> [What you have to do]: In your copy, leave out the pictures and repeat the entries below exactly.

> [Supplied material]:
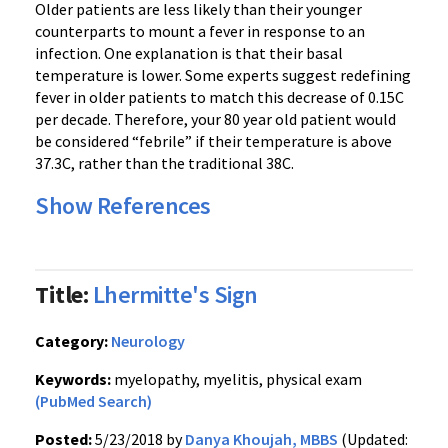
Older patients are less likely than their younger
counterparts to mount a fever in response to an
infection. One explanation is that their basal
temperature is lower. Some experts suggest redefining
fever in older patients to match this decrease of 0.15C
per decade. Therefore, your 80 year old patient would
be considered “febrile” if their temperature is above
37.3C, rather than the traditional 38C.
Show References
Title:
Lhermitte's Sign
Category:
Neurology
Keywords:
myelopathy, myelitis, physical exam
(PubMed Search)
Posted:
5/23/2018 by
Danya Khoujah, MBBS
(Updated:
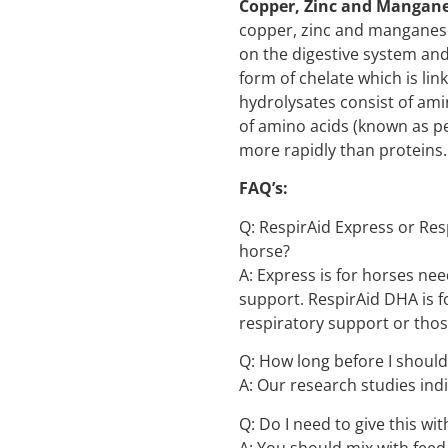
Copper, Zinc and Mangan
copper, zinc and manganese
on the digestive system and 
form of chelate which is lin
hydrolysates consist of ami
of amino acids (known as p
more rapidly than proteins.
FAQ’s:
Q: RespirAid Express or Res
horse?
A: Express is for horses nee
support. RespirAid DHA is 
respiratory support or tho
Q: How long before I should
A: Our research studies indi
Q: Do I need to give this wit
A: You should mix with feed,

> [Expected answer]:
Older patients are less likely than their younger
counterparts to mount a fever in response to an
infection. One explanation is that their basal
temperature is lower. Some experts suggest redefining
fever in older patients to match this decrease of 0.15C
per decade. Therefore, your 80 year old patient would
be considered “febrile” if their temperature is above
37.3C, rather than the traditional 38C.
Show References
Title:
Lhermitte's Sign
Category:
Neurology
Keywords:
myelopathy, myelitis, physical exam
(PubMed Search)
Posted:
5/23/2018 by
Danya Khoujah, MBBS
(Updated:
Copper, Zinc and Mangan
copper, zinc and manganese
on the digestive system and 
form of chelate which is lin
hydrolysates consist of ami
of amino acids (known as p
more rapidly than proteins.
FAQ’s:
Q: RespirAid Express or Res
horse?
A: Express is for horses nee
support. RespirAid DHA is 
respiratory support or tho
Q: How long before I should
A: Our research studies indi
Q: Do I need to give this wit
A: You should mix with feed,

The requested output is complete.